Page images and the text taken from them
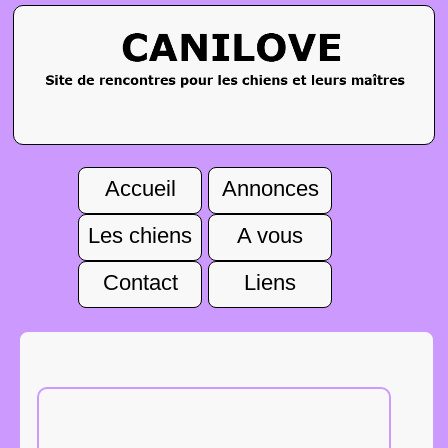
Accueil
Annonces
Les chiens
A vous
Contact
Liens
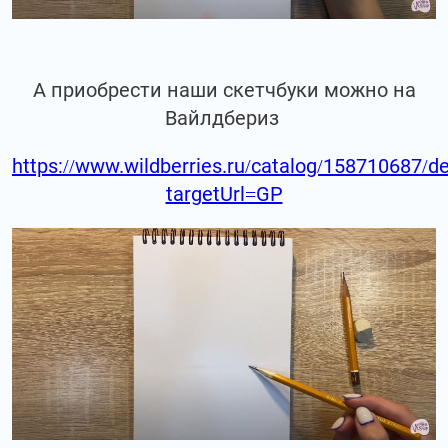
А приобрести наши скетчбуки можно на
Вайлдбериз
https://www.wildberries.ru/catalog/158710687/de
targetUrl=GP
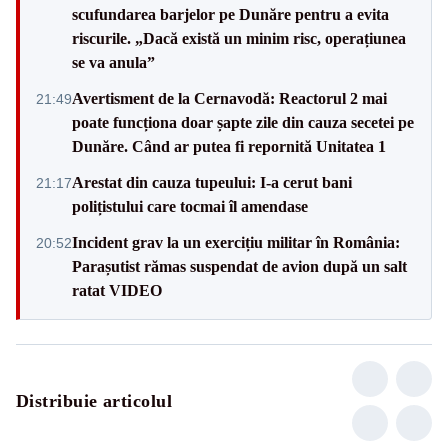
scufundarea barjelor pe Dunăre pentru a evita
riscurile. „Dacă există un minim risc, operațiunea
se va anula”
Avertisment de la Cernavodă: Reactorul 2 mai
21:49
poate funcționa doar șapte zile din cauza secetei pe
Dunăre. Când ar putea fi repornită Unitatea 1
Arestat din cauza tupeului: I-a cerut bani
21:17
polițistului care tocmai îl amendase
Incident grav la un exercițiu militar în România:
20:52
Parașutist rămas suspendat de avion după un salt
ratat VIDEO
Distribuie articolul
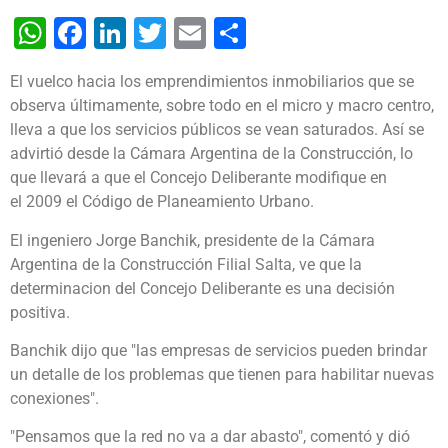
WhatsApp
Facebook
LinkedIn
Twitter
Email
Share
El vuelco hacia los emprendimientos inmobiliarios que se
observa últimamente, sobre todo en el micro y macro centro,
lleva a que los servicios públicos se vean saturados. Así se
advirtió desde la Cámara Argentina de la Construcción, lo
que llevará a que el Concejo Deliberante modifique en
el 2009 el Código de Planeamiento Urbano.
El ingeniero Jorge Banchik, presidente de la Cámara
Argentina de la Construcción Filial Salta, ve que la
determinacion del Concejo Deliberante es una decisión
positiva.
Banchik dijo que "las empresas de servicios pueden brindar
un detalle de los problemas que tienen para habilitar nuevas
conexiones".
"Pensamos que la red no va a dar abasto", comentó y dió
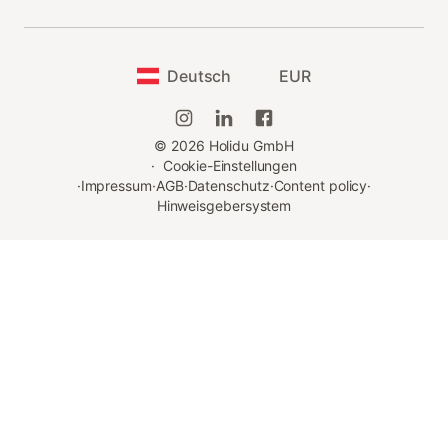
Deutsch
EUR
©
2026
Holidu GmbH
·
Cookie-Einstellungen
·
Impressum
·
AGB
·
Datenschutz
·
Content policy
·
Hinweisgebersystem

What you have to do
Lay out every line of text in the material above as a Markdown table with the columns "n" and "Line", numbering the rows in order and skipping any blank lines. Leave the pictures out.

Your solution
| n | Line |
|---|---|
| 1 | Accueil |
| 2 | Annonces |
| 3 | Les chiens |
| 4 | A vous |
| 5 | Contact |
| 6 | Liens |
| 7 | А приобрести наши скетчбуки можно на |
| 8 | Вайлдбериз |
| 9 | https://www.wildberries.ru/catalog/158710687/de |
| 10 | targetUrl=GP |
| 11 | scufundarea barjelor pe Dunăre pentru a evita |
| 12 | riscurile. „Dacă există un minim risc, operațiunea |
| 13 | se va anula” |
| 14 | Avertisment de la Cernavodă: Reactorul 2 mai |
| 15 | 21:49 |
| 16 | poate funcționa doar șapte zile din cauza secetei pe |
| 17 | Dunăre. Când ar putea fi repornită Unitatea 1 |
| 18 | Arestat din cauza tupeului: I-a cerut bani |
| 19 | 21:17 |
| 20 | polițistului care tocmai îl amendase |
| 21 | Incident grav la un exercițiu militar în România: |
| 22 | 20:52 |
| 23 | Parașutist rămas suspendat de avion după un salt |
| 24 | ratat VIDEO |
| 25 | Distribuie articolul |
| 26 | WhatsApp |
| 27 | Facebook |
| 28 | LinkedIn |
| 29 | Twitter |
| 30 | Email |
| 31 | Share |
| 32 | El vuelco hacia los emprendimientos inmobiliarios que se |
| 33 | observa últimamente, sobre todo en el micro y macro centro, |
| 34 | lleva a que los servicios públicos se vean saturados. Así se |
| 35 | advirtió desde la Cámara Argentina de la Construcción, lo |
| 36 | que llevará a que el Concejo Deliberante modifique en |
| 37 | el 2009 el Código de Planeamiento Urbano. |
| 38 | El ingeniero Jorge Banchik, presidente de la Cámara |
| 39 | Argentina de la Construcción Filial Salta, ve que la |
| 40 | determinacion del Concejo Deliberante es una decisión |
| 41 | positiva. |
| 42 | Banchik dijo que "las empresas de servicios pueden brindar |
| 43 | un detalle de los problemas que tienen para habilitar nuevas |
| 44 | conexiones". |
| 45 | "Pensamos que la red no va a dar abasto", comentó y dió |
| 46 | Deutsch |
| 47 | EUR |
| 48 | © |
| 49 | 2026 |
| 50 | Holidu GmbH |
| 51 | · |
| 52 | Cookie-Einstellungen |
| 53 | · |
| 54 | Impressum |
| 55 | · |
| 56 | AGB |
| 57 | · |
| 58 | Datenschutz |
| 59 | · |
| 60 | Content policy |
| 61 | · |
| 62 | Hinweisgebersystem |